Les métiers de la FTI
Grâce à ses fonds propres et aux concours bancaires, la foncière achète de l’immobilier commercial (bureaux, locaux d’activités, hôtels, commerces, etc.) pour en proposer une partie prépondérante en baux long terme à l’ensemble des opérateurs de logement social ou intermédiaire. Ainsi, la durée des baux logements locatifs sociaux (LLS) peut dépasser 40 ans et celle des baux locatifs intermédiaires (LLI) atteindre 25 à 35 ans.
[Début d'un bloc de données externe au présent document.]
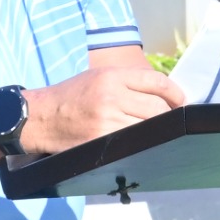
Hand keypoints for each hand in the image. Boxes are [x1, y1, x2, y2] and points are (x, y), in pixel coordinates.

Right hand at [24, 66, 186, 155]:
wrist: (39, 117)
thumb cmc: (70, 96)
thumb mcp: (96, 77)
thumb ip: (127, 81)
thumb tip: (162, 93)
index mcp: (111, 76)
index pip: (157, 81)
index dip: (175, 93)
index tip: (180, 102)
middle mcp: (111, 96)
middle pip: (158, 107)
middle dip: (170, 115)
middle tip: (173, 120)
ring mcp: (107, 120)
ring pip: (150, 127)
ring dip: (159, 131)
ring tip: (160, 133)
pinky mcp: (102, 141)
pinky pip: (134, 143)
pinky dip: (143, 143)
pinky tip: (144, 143)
La mise en œuvre du démembrement de propriété foncier (séparation juridique du droit de propriété immobilière entre nue-propriété et usufruit), via les baux à construction (BAC), permet de créer les conditions de l’équilibre financier des opérations de transformation immobilière. Dans une volonté de mixité sociale et d’usage, la foncière revend aussi des droits à construire aux opérateurs privés pour la production de logement dans le secteur libre.
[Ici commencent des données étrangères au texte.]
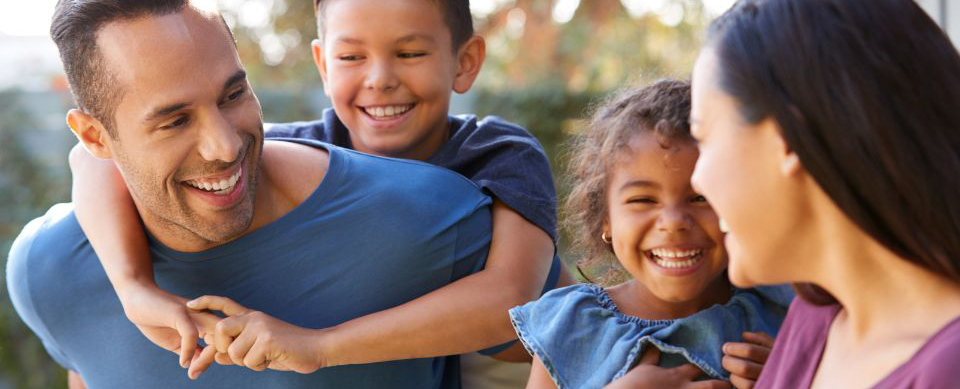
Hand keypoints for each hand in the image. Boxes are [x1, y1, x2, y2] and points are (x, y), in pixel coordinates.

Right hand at [115, 283, 220, 368]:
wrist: (137, 299)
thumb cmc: (157, 319)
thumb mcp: (176, 340)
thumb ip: (190, 351)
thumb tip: (200, 367)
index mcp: (207, 321)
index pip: (223, 341)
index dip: (214, 358)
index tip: (196, 372)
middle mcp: (206, 315)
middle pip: (225, 338)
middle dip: (212, 360)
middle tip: (194, 374)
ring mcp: (194, 312)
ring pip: (214, 336)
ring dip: (205, 358)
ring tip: (192, 372)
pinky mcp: (180, 312)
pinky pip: (192, 334)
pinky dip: (189, 351)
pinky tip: (182, 361)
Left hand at [185, 295, 327, 377]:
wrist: (317, 347)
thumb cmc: (289, 350)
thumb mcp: (260, 351)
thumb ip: (239, 350)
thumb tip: (216, 355)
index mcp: (251, 317)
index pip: (224, 304)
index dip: (206, 302)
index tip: (189, 305)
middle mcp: (254, 318)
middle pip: (220, 329)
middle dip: (223, 347)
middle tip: (239, 355)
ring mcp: (261, 326)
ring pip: (234, 352)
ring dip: (247, 363)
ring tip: (265, 358)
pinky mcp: (268, 338)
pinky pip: (249, 361)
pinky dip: (259, 366)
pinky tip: (273, 358)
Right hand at [605, 347, 730, 388]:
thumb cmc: (634, 383)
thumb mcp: (643, 367)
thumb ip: (652, 356)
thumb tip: (654, 344)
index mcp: (677, 375)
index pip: (698, 367)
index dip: (710, 366)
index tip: (719, 364)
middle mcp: (685, 388)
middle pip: (712, 385)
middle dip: (724, 385)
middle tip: (732, 383)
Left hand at [722, 332, 774, 388]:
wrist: (788, 378)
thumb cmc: (779, 359)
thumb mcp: (774, 346)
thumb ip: (761, 339)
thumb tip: (744, 335)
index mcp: (776, 356)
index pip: (749, 351)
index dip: (733, 348)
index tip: (726, 347)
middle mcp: (774, 372)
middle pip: (744, 368)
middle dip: (729, 362)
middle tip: (725, 359)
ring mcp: (770, 383)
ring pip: (746, 384)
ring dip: (734, 376)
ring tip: (732, 371)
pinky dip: (739, 384)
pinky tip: (738, 380)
La FTI vise à développer puis à proposer une ingénierie foncière, de projet et financière au service de l’ensemble des opérateurs du logement. Ces derniers seront ensuite chargés de la maîtrise d’ouvrage des opérations de transformation et la gestion des logements pour le compte des bailleurs privés et publics.
LA FTI accompagne également les territoires en mobilisant ses expertises et son modèle économique original au service d’une production urbaine qualitative et exemplaire en terme environnemental.
L’année 2024 sera l’occasion de faire un bilan des quatre premières années d’existence de la FTI.
Notes :
[3] « Décret tertiaire » : Décret n° 2019-771 du 23 juillet 2019 relatif aux obligations d’actions de réduction de la consommation d’énergie finale dans des bâtiments à usage tertiaire.